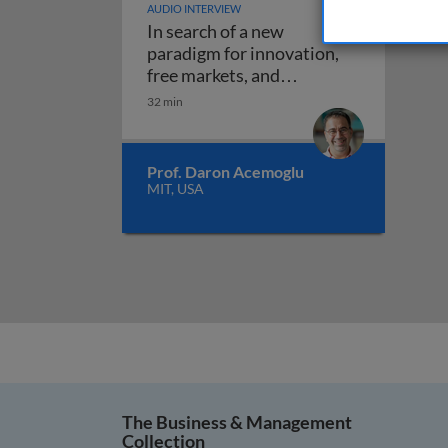
AUDIO INTERVIEW
In search of a new
paradigm for innovation,
free markets, and
In search of a new paradigm 
regulation
32 min
Prof. Daron Acemoglu
MIT, USA
The Business & Management
Collection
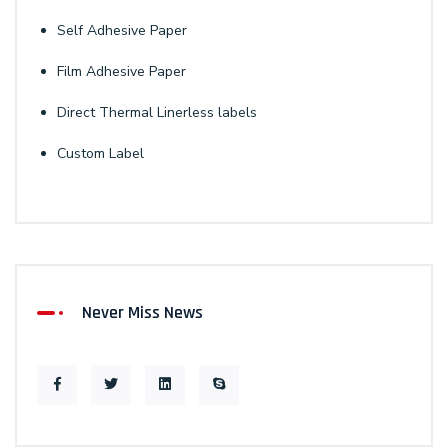
Self Adhesive Paper
Film Adhesive Paper
Direct Thermal Linerless labels
Custom Label
Never Miss News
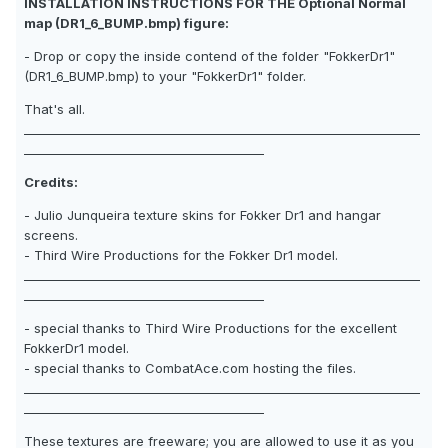
INSTALLATION INSTRUCTIONS FOR THE Optional Normal
map (DR1_6_BUMP.bmp) figure:
- Drop or copy the inside contend of the folder "FokkerDr1"
(DR1_6_BUMP.bmp) to your "FokkerDr1" folder.
That's all.
__________________________________________________________________
________________________________________
Credits:
- Julio Junqueira texture skins for Fokker Dr1 and hangar
screens.
- Third Wire Productions for the Fokker Dr1 model.
__________________________________________________________________
________________________________________
- special thanks to Third Wire Productions for the excellent
FokkerDr1 model.
- special thanks to CombatAce.com hosting the files.
__________________________________________________________________
________________________________________
These textures are freeware; you are allowed to use it as you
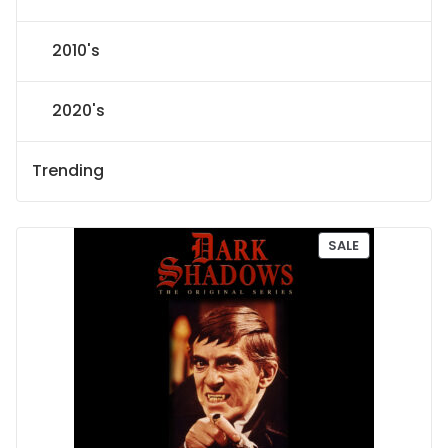
2010's
2020's
Trending
P
SALE
R
O
D
U
C
T
O
N
S
A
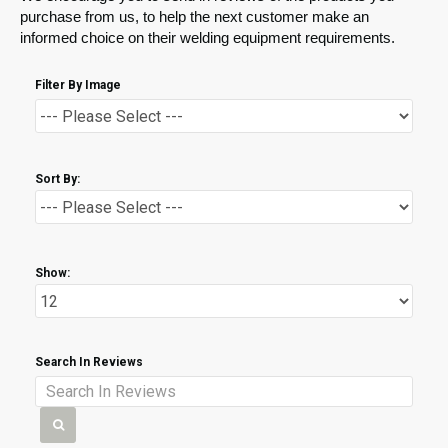
purchase from us, to help the next customer make an
informed choice on their welding equipment requirements.
Filter By Image
Sort By:
Show:
Search In Reviews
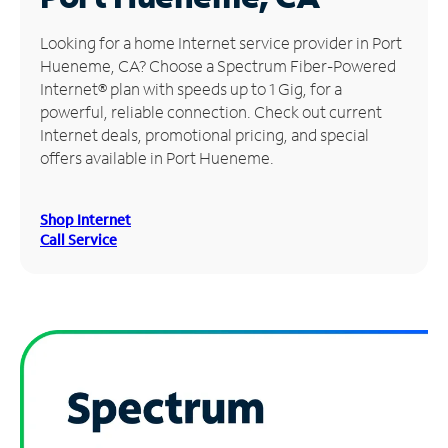
Manage
Looking for a home Internet service provider in Port
Account
Hueneme, CA? Choose a Spectrum Fiber-Powered
Find
Internet® plan with speeds up to 1 Gig, for a
a
powerful, reliable connection. Check out current
Store
Internet deals, promotional pricing, and special
offers available in Port Hueneme.
Shop Internet
Call Service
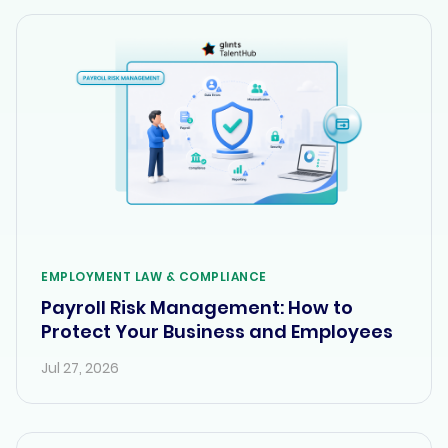
EMPLOYMENT LAW & COMPLIANCE
Payroll Risk Management: How to
Protect Your Business and Employees
Jul 27, 2026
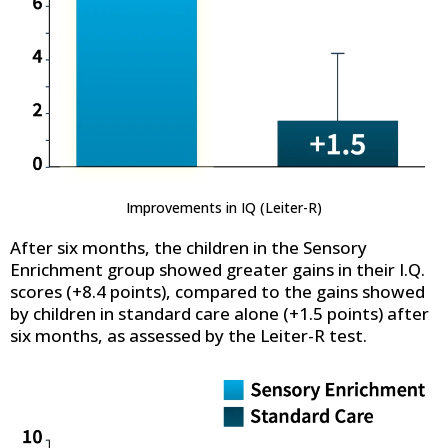
Improvements in IQ (Leiter-R)
After six months, the children in the Sensory
Enrichment group showed greater gains in their I.Q.
scores (+8.4 points), compared to the gains showed
by children in standard care alone (+1.5 points) after
six months, as assessed by the Leiter-R test.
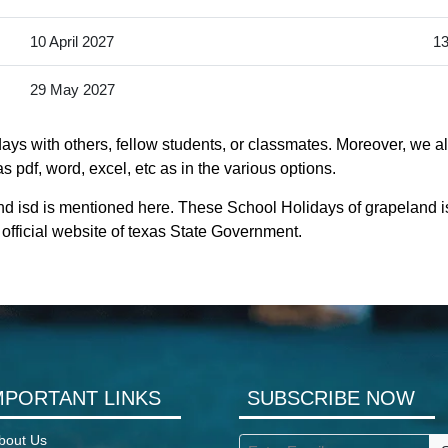
10 April 2027
13
29 May 2027
ays with others, fellow students, or classmates. Moreover, we al
s pdf, word, excel, etc as in the various options.
nd isd is mentioned here. These School Holidays of grapeland 
he official website of texas State Government.
MPORTANT LINKS
SUBSCRIBE NOW
bout Us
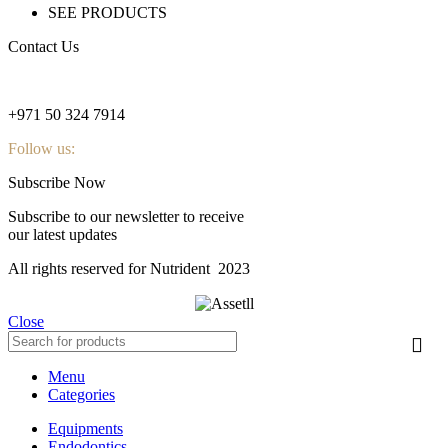
SEE PRODUCTS
Contact Us
nutridentcompany@gmail.com
+971 50 324 7914
Follow us:
Subscribe Now
Subscribe to our newsletter to receive
our latest updates
All rights reserved for Nutrident
2023
Close
Menu
Categories
Equipments
Endodontics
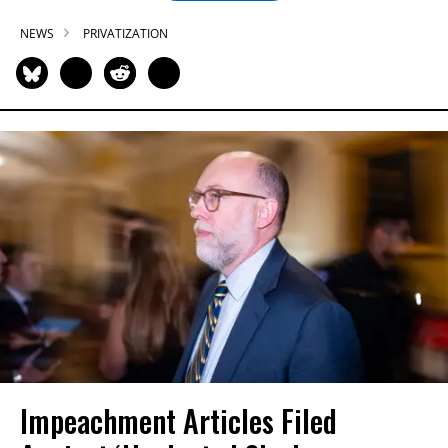
NEWS
PRIVATIZATION
Impeachment Articles Filed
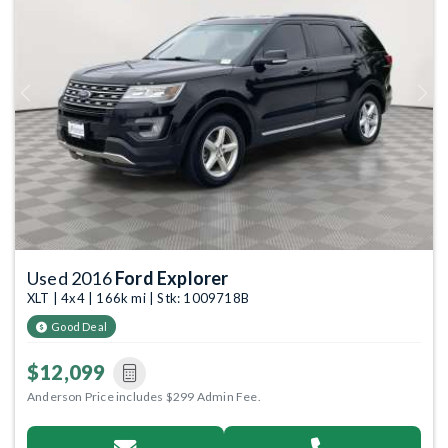
Previous
Next
Used 2016
Ford Explorer
XLT | 4x4 | 166k mi | Stk: 1009718B
Good Deal
$12,099
Anderson Price includes $299 Admin Fee.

Directions: All lines from the one containing "EMPLOYMENT LAW & COMPLIANCE" through the end of the data are to be restated exactly, with nothing else and without the pictures.

Your response:
EMPLOYMENT LAW & COMPLIANCE
Payroll Risk Management: How to
Protect Your Business and Employees
Jul 27, 2026
Improvements in IQ (Leiter-R)
After six months, the children in the Sensory
Enrichment group showed greater gains in their I.Q.
scores (+8.4 points), compared to the gains showed
by children in standard care alone (+1.5 points) after
six months, as assessed by the Leiter-R test.
10 April 2027
13
29 May 2027
ays with others, fellow students, or classmates. Moreover, we al
s pdf, word, excel, etc as in the various options.
nd isd is mentioned here. These School Holidays of grapeland 
he official website of texas State Government.
MPORTANT LINKS
SUBSCRIBE NOW
bout Us
SEE PRODUCTS
Contact Us
nutridentcompany@gmail.com
+971 50 324 7914
Follow us:
Subscribe Now
Subscribe to our newsletter to receive
our latest updates
All rights reserved for Nutrident
2023
Close
Menu
Categories
Equipments
Endodontics
NEWS
PRIVATIZATION
Impeachment Articles Filed
Previous
Next
Used 2016
Ford Explorer
XLT | 4x4 | 166k mi | Stk: 1009718B
Good Deal
$12,099
Anderson Price includes $299 Admin Fee.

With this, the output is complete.